Idaho: Fastest Growing State

Idaho is the country’s fastest-growing state, according to U.S. Census Bureau data released recently.
A total of 1.7 million people live in the Gem State; it grew 2.2 percent between July 2016 and July 2017.
Jan Rogers, CEO of Regional Economic Development for Idaho, attributed the growth to a mix of circumstances. “I think it’s the sun, moon and stars aligning at once for Idaho,” she said. “We’ve had really good leadership at the state and regional level; we’ve had great opportunities with new business and expansion and we’ve been able to retain a workforce and talent pool to allow these expansions.”
Nevada, Utah, Washington were the next fastest-growing states, with 2, 1.9 and 1.7 percent growth, respectively. Florida and Arizona came in next at 1.6 percent growth.
“Domestic migration drove change in the two fastest-growing states, Idaho and Nevada, while an excess of births over deaths played a major part in the growth of the third fastest-growing state, Utah,” Census Chief of the Population Estimates Branch Luke Rogers said in a release.
Idaho also made the Census Bureau’s top 10 list in 2016 and 2015, with 1.2 and 1.4 percent growth, respectively.
The state has added nearly 200,000 new residents since 2010, when its population was just over 1.5 million, the Idaho Statesman reported.
The population increase is beneficial because businesses move where talent lives, Rogers said.
According to Idaho Department of Labor data, eastern Idaho is neck-and-neck with northern Idaho as the Gem State’s second most populated region behind the Treasure Valley, where more than one in every three Idaho residents live.
Ada and Canyon counties accounted for 50 percent of the state’s population growth in 2016, the Idaho Statesman reported.
Eastern Idaho is tied with south-central Idaho for lowest unemployment rate: 2.6 percent.
Much of eastern Idaho’s growth — in both people and jobs — is related to the expansion of federal programs in recent years, Rogers said.
A Naval Reactors Facility spent fuel handling facility is under construction at the U.S. Department of Energy site west of Idaho Falls; two Idaho National Laboratory cybersecurity and computing buildings are planned for the lab’s Idaho Falls campus and the FBI recently broke ground on a data center in Pocatello.
Rogers also pointed to educational and private sector growth, including a Mountain View Hospital expansion and planned cobalt refinery near Blackfoot. “Our federal programming is expanding and so are other businesses that support them,” Rogers said. “There’s a lot of activity, and that activity begets more activity.”

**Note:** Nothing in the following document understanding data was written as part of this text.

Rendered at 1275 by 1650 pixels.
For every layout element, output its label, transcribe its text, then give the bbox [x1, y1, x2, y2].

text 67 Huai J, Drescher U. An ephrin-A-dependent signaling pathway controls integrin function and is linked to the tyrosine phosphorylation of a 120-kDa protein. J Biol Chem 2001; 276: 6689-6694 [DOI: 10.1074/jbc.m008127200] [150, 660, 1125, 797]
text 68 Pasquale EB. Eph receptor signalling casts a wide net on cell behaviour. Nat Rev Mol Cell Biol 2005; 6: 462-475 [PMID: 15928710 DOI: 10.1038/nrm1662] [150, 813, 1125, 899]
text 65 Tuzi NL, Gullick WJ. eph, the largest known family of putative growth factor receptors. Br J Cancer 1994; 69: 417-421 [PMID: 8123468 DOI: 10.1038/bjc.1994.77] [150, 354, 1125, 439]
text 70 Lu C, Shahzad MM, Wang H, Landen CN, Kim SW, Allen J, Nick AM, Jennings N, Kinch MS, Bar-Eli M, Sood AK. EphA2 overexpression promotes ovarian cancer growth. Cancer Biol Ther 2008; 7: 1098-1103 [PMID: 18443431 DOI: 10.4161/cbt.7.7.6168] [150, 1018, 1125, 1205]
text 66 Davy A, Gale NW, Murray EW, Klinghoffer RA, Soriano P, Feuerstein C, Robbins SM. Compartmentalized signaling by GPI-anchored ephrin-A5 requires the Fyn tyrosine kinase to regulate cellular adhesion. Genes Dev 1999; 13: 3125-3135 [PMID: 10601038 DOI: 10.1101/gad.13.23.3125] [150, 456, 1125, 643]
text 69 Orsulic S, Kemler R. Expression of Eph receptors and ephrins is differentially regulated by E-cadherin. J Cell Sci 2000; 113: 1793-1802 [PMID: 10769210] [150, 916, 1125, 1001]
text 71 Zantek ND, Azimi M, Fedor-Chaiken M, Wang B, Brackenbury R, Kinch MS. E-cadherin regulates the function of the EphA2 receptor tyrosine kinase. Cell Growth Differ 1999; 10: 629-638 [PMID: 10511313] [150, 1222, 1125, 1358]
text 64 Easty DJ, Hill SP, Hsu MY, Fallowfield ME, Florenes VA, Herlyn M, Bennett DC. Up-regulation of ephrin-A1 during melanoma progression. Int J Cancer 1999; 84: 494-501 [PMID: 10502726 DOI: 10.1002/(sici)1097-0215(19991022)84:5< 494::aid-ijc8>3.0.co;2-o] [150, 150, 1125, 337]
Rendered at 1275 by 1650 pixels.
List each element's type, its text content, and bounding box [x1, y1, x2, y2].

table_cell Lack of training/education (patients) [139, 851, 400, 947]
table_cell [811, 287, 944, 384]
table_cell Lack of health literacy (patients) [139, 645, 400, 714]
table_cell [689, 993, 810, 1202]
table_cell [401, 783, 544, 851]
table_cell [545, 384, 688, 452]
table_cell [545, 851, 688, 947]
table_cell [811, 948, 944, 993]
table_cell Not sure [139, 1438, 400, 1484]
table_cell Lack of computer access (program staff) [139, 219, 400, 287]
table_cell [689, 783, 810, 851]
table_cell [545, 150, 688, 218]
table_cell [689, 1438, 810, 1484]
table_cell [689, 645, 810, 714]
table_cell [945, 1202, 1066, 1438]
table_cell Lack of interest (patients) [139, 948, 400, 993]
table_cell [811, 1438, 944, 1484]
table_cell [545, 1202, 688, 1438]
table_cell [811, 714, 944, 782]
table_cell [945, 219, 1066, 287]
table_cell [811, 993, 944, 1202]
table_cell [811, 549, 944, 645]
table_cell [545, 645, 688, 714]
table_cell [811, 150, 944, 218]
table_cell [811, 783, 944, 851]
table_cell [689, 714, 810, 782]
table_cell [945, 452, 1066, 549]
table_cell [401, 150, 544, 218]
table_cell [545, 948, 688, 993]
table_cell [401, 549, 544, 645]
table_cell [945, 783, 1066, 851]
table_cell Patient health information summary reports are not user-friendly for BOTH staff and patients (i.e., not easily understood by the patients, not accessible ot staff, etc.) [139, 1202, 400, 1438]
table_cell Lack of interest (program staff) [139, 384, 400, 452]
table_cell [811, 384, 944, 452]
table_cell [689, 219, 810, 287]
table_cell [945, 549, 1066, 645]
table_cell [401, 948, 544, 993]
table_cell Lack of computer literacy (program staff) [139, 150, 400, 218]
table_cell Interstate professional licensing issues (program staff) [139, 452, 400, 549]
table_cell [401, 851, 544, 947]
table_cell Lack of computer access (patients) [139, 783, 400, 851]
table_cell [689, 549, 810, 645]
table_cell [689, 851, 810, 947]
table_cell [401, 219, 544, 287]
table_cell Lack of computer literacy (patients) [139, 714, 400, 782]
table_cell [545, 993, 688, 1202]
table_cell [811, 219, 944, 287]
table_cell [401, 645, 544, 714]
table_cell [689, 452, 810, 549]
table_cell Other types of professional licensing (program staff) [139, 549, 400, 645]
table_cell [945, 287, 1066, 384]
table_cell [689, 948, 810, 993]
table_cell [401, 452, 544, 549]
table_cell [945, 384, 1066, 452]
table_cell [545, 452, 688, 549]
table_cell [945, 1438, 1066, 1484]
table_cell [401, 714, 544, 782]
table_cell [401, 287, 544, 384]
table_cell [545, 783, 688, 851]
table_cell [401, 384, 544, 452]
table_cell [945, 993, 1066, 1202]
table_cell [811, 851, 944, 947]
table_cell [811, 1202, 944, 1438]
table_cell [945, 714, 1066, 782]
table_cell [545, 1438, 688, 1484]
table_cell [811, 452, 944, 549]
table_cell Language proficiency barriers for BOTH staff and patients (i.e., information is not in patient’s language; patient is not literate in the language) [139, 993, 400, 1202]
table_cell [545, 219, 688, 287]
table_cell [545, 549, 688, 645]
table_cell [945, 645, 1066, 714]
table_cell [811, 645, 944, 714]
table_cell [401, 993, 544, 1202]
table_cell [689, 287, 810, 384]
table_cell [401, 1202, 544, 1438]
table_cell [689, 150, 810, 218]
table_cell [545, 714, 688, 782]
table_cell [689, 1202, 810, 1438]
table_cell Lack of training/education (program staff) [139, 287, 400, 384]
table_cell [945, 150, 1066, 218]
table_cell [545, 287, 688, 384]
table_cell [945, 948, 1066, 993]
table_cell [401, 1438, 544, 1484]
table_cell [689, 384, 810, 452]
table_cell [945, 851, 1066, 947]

Rogers said there’s still work to do if Idaho wants to top the Census Bureau’s list next year. Chief among those priorities: keeping Idaho’s homegrown millennials as well as attracting ones from other states. “Eastern Idaho has so many assets to work with that if we could pull the story together and focus it in a way others could see it, this region is going to take off like a rocket,” Rogers said.